REQUIRED TASKS =
• a. In the section on lubrication–vibration experiments, what lubricant is used to simulate the "Medium" condition?
• b. For each statement, say whether it agrees with the section on lubrication–vibration experiments, and quote the words that decide it. (i) The "Poor" condition is simulated by removing the original lubricant from the guide. (ii) The "Good" condition is simulated with oil. (iii) Both linear rolling guides come from the same company.
• c. Continue the section on lubrication–vibration experiments from the point where it stops.

In this section, the lubrication–vibration experiments are carried out. The fault modes in this article refer to the three lubrication conditions (or patterns) labeled as “Poor,”“Medium,” and “Good.” The condition “Poor” is simulated through removing the original lubricant from the linear rolling guide. Poor lubrication will increase the friction and exacerbate the wear, causing abnormal vibration, accelerating the damage of the machine tool, and affecting the quality of machining. The condition “Medium” is simulated by lubricating the linear rolling guide with oil (lubricant type MOBILVG68). This condition is better than “Poor” but is still not very satisfactory. The condition “Good” is simulated by lubricating the linear rolling guide with grease (lubricant type Shell Gadus S2 V1003). This is the best case in the real working condition, which can reduce friction and noise while increasing the life and reliability of the linear guide. Vibration signals corresponding to the three lubrication conditions during the operation of the linear rolling guide are acquired. The raw signals are further analyzed by WPD. In the experiments, the ball linear rolling guide is used, the schematic of which is illustrated in Figure 2. Two linear rolling guides labeled as HJG-DA45 and GGB45 from different companies are used in the lubrication–vibration experiments, as shown in Figure 3.

Figure 2.

EXTRACTED RECORDS =
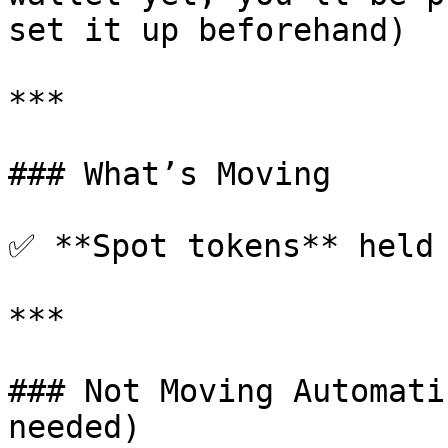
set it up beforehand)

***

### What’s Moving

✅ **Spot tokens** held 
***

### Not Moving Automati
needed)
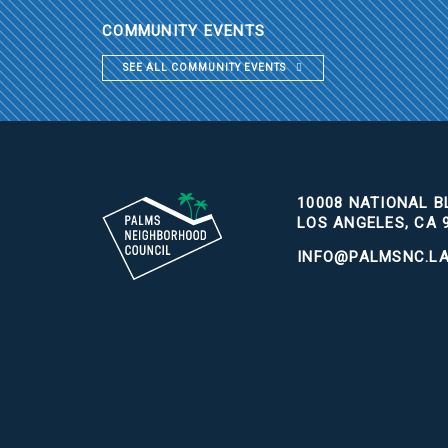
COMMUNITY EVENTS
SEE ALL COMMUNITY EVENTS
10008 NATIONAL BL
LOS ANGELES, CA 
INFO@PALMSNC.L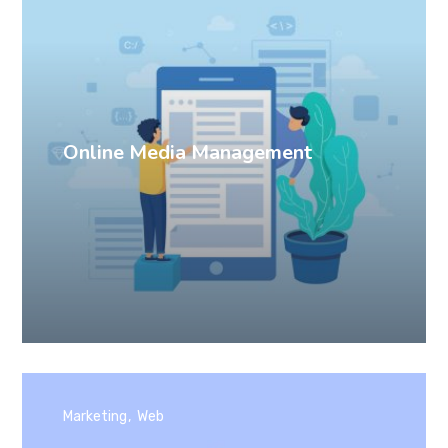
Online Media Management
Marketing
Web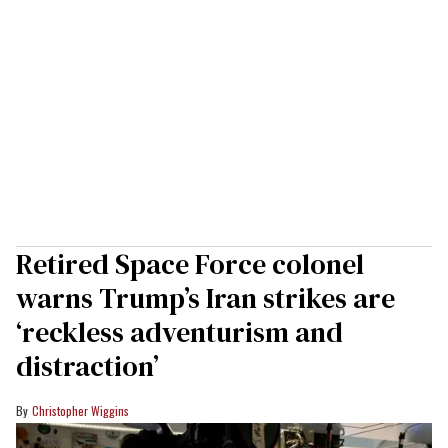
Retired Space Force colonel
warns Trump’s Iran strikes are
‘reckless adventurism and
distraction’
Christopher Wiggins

--

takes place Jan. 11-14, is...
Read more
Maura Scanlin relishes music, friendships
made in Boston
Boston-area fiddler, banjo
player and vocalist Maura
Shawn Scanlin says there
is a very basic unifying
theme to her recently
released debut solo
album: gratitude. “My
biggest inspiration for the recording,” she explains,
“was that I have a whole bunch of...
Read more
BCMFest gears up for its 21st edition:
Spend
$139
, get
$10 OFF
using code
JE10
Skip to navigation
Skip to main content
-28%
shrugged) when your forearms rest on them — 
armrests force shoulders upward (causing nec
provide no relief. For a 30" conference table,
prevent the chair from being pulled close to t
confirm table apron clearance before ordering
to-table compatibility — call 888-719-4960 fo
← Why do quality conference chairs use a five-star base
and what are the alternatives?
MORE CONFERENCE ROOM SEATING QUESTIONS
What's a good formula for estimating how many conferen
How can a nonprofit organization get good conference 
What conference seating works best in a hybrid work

...

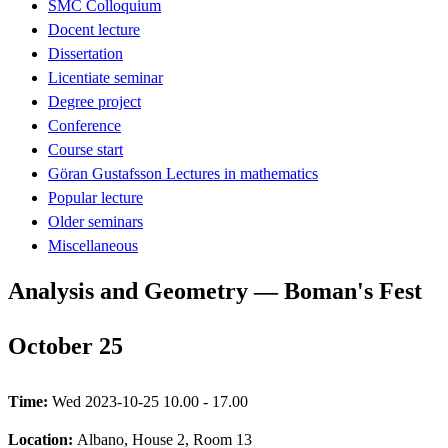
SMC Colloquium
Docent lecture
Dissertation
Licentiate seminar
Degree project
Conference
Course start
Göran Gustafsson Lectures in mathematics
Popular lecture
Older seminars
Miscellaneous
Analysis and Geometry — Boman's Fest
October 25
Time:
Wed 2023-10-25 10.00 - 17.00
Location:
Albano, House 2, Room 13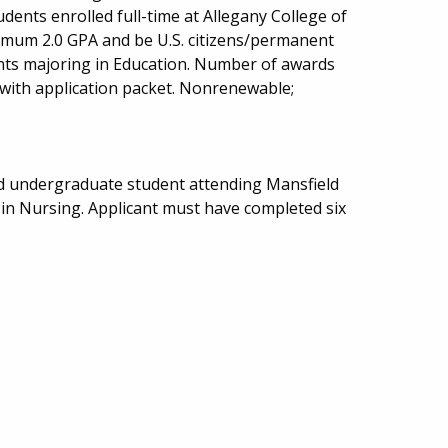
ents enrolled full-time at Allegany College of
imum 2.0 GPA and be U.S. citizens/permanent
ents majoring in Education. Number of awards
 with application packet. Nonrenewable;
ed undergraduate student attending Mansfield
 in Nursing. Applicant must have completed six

RESPONSES =
• a. Oil, lubricant type MOBILVG68.

• b.
(i) Yes: "The condition “Poor” is simulated through removing the original lubricant from the linear rolling guide."
(ii) No: "The condition “Good” is simulated by lubricating the linear rolling guide with grease (lubricant type Shell Gadus S2 V1003)."
(iii) No: "Two linear rolling guides labeled as HJG-DA45 and GGB45 from different companies are used in the lubrication–vibration experiments"

• c.
Schematic of ball linear rolling guide.

Figure 3.

Two linear rolling guides used in the experiments:(a) HJG-DA45 and (b) GGB45.

The linear rolling guide is installed on a reliability test bench that is independently developed in our laboratory, as shown in Figure 4. The drive system of the test bench drives the carriage of the linear rolling guide sliding along the rail. The accelerometer is affixed on the top surface of the carriage. The accelerometer is connected to the Prosig P8020 data acquisition system, which is connected to a computer through cables. The software named “Acquisition V4” is employed to acquire the vibration signals. The test bench and the data acquisition system are shown in Figure 5.

Figure 4.

Reliability test bench used in the experiments.

Figure 5.

Data acquisition system.

In all the three lubrication conditions of the experiments, the speed of the carriage is set to be 50 mm/s and the sampling frequency is 5 kHz. Signals of 8 s duration are acquired in each condition. The HJG-DA45 and GGB45 linear guides are tested sequentially. The procedure of the test is detailed as follows:

Step 1. Remove the carriage from the guide rail and clean the original lubricant on the return unit, rolling ball, and guide raceway with kerosene;

Step 2. Inject the lubricating oil MOBILVG68 into the carriage from the grease nipple;

Step 3. Run the carriage for 5 min at a speed of 50 mm/s in order to make the lubrication fully uniform;

Step 4. Set the sampling frequency of the data acquisition system to be 5 kHz. Acquire 8-s vibration signals after full lubrication;

Step 5. Repeat the above steps. It should be noted that in the case of “Good” lubrication, replace the lubricant with Shell Gadus S2 V1003 in Step 2, and in the case of “Poor” lubrication, skip Step 2.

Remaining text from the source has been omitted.